::: Fragmento proporcionado

Tras más de 20 años de ejercicio profesional curando a pacientes con cáncer, la enfermedad me atrapó. De nada me sirvieron mis precauciones con la dieta, mis sesiones constantes de ejercicio físico, mi adecuado índice de masa corporal y mi expediente ejemplar exento de hábitos tóxicos. Tampoco me ayudó a evitarlo mi experiencia adquirida en la consulta, pacientes y pacientes. Caí en sus redes como millones de personas más en el mundo, atrapada por la gran epidemia. Sí me resultaron útiles mis inequívocos conocimientos de Medicina: la aparición de ganglios de forma persistente en distintas áreas del cuerpo y otros síntomas como la sudoración nocturna son signos de un cáncer llamado linfoma, estadio IV en mi caso. Así lo sospeché y así lo confirmé a mis 48 años de edad.
Mi viaje a través de la enfermedad lo calificaría como un momento de crecimiento personal que jamás pude imaginar. Nunca sabes cómo te enfrentarías a una situación así hasta que te ocurre, y en mi caso pienso que superé todas mis expectativas. Y aunque el cáncer continúa siendo una enfermedad temida y fatal en muchos casos, como médico tengo que decir que hay enfermedades peores. Encontrar la muerte de forma súbita, o morir tras 3 meses intubado en una unidad de cuidados intensivos, son finales que no deseo para nadie.

::::::
::: Registros listados

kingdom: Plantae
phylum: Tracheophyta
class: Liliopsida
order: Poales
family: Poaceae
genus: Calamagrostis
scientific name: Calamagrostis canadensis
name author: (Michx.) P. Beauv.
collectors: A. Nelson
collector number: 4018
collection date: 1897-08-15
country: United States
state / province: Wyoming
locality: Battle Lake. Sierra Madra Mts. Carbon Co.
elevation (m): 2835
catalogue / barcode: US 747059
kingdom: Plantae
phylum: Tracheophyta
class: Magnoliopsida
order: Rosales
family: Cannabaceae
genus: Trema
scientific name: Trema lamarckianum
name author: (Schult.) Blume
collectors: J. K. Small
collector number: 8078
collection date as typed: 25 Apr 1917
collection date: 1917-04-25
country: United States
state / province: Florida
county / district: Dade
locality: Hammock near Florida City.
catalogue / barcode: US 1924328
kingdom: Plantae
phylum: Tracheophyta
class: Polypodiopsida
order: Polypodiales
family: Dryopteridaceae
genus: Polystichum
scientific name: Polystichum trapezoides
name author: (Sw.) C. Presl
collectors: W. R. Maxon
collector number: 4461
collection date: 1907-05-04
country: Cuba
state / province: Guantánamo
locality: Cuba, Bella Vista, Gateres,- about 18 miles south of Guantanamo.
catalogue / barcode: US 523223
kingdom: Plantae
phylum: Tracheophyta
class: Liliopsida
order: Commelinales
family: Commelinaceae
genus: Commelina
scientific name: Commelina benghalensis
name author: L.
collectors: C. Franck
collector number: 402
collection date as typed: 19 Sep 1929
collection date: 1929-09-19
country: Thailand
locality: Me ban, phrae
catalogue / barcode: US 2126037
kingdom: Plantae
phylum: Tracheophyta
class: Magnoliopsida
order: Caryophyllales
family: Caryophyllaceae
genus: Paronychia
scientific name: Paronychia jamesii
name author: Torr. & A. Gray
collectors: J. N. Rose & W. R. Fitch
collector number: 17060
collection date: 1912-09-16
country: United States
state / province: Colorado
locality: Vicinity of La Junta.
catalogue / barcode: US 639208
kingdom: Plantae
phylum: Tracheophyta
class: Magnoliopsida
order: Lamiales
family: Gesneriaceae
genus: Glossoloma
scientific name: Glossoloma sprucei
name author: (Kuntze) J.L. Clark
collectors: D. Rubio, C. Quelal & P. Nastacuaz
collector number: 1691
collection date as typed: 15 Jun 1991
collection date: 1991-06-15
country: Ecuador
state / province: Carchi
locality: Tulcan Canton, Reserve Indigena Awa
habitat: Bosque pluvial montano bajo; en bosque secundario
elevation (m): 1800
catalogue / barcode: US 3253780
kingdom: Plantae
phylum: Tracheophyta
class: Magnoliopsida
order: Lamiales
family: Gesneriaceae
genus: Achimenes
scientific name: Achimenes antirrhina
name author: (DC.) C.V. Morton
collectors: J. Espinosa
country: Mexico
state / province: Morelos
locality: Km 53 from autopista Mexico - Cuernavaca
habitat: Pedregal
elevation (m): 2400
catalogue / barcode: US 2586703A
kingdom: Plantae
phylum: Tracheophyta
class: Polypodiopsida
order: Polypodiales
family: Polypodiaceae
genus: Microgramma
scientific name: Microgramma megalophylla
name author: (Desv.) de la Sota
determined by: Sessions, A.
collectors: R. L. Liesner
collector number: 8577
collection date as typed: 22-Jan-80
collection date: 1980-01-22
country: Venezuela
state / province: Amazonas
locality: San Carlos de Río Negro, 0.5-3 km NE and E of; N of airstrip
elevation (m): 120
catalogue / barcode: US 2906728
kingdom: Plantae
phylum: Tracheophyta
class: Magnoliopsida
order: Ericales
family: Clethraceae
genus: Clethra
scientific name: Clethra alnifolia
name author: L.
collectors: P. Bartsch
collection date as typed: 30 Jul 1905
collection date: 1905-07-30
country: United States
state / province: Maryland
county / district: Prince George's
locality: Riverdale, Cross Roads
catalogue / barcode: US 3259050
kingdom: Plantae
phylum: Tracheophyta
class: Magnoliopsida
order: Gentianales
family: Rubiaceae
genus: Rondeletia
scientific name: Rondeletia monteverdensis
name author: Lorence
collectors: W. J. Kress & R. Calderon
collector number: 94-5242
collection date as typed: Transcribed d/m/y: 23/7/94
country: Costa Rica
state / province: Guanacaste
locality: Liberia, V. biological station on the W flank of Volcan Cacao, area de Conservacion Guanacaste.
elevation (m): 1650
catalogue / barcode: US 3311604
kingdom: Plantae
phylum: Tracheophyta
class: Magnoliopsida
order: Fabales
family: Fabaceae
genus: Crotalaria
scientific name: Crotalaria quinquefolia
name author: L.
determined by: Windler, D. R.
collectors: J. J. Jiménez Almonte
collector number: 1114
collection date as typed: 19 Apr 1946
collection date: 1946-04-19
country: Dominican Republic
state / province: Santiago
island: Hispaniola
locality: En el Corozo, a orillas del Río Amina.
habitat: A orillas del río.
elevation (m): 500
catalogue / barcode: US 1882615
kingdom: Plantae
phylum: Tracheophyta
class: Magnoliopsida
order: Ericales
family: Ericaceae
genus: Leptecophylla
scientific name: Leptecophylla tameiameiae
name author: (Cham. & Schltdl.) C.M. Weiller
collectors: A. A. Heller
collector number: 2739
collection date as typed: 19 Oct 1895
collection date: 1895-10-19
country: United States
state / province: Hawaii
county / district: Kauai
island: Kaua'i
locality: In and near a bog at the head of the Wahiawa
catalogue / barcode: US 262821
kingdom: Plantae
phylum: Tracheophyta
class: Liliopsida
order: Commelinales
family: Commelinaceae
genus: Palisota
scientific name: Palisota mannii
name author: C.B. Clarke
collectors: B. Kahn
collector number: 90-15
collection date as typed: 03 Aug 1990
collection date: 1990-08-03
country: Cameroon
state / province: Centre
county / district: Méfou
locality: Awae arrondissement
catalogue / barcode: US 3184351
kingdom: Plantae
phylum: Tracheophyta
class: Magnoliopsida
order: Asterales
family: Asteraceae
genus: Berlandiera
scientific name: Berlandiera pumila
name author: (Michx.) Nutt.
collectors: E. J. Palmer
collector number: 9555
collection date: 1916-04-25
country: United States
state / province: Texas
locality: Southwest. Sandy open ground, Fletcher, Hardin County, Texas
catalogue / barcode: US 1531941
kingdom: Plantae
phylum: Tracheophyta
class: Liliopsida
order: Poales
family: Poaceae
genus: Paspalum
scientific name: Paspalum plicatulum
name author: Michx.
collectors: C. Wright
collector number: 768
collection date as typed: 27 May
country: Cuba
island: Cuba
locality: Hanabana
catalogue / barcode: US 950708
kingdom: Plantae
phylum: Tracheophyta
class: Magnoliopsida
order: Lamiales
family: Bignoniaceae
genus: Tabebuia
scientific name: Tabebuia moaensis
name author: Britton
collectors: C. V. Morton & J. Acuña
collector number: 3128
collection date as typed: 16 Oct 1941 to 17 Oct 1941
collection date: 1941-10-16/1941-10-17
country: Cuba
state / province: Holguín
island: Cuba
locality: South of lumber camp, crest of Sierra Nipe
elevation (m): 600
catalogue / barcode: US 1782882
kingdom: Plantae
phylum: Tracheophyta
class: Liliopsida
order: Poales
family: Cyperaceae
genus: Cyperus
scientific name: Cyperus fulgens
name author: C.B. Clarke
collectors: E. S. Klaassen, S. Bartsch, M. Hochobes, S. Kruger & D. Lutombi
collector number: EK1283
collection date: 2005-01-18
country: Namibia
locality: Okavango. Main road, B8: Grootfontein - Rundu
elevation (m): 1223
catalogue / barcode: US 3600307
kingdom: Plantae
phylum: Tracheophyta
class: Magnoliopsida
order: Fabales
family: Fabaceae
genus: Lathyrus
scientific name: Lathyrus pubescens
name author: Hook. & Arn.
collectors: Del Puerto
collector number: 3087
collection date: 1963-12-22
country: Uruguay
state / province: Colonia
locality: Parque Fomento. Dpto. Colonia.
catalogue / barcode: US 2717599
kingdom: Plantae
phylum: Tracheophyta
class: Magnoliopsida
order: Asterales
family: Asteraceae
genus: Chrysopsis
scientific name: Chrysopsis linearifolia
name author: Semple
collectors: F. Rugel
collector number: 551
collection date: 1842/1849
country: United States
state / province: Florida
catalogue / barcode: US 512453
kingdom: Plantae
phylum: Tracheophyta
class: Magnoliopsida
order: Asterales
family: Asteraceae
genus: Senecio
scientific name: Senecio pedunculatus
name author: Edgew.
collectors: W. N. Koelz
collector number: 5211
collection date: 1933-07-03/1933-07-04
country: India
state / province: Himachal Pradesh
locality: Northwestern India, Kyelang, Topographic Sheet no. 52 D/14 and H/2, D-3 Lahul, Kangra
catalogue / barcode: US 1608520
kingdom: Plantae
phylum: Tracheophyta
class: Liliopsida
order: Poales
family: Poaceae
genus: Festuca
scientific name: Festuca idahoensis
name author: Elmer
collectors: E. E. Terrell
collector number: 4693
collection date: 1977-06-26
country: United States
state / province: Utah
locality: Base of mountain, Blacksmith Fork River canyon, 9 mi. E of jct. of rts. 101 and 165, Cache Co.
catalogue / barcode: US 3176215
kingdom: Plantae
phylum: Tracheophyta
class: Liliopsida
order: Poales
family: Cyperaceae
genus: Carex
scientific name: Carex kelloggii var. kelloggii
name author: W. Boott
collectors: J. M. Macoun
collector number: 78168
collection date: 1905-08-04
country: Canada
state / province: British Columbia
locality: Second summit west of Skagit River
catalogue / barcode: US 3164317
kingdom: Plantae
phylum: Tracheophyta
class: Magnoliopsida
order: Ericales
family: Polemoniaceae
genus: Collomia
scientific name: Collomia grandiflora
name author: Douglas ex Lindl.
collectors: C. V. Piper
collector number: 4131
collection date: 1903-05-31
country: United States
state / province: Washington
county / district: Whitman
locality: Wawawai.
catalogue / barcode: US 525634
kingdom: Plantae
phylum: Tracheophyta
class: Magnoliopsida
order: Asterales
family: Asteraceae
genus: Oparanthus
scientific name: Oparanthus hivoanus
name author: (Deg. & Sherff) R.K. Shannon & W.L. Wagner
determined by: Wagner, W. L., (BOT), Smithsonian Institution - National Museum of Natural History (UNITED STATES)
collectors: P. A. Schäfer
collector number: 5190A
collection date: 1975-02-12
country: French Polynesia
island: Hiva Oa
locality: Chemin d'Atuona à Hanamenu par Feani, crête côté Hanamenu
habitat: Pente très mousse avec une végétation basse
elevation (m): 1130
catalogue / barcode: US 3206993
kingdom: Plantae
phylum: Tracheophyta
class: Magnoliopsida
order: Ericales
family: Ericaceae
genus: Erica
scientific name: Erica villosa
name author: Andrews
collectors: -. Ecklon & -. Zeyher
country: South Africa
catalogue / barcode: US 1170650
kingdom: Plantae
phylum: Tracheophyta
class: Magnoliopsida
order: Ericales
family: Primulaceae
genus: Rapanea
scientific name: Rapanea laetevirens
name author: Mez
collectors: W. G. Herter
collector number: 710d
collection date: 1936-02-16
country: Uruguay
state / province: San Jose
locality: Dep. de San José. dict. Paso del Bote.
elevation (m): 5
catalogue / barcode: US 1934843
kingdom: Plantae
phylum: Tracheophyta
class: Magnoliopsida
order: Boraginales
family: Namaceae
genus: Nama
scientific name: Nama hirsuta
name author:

::::::

> **Preguntas por responder**:
(1) Responde según el fragmento:
(a) ¿Qué cáncer se diagnosticó y en qué estadio?
(b) ¿A qué edad se confirmó el diagnóstico?
(c) ¿Cuántos meses de intubación en una unidad de cuidados intensivos se mencionan?
(2) ¿Cómo se dice en inglés esta oración del fragmento? «Mi viaje a través de la enfermedad lo calificaría como un momento de crecimiento personal que jamás pude imaginar.»
(3) Imprime sin cambios la parte del fragmento que comienza en «Mi viaje a través» y termina en «deseo para nadie.».
Para responder, básate únicamente en el fragmento.

> **Respuestas**:
(1)
(a) Un linfoma en estadio IV.
(b) A los 48 años.
(c) Tres meses.

(2) I would describe my journey through the illness as a time of personal growth that I could never have imagined.

(3)
Mi viaje a través de la enfermedad lo calificaría como un momento de crecimiento personal que jamás pude imaginar. Nunca sabes cómo te enfrentarías a una situación así hasta que te ocurre, y en mi caso pienso que superé todas mis expectativas. Y aunque el cáncer continúa siendo una enfermedad temida y fatal en muchos casos, como médico tengo que decir que hay enfermedades peores. Encontrar la muerte de forma súbita, o morir tras 3 meses intubado en una unidad de cuidados intensivos, son finales que no deseo para nadie.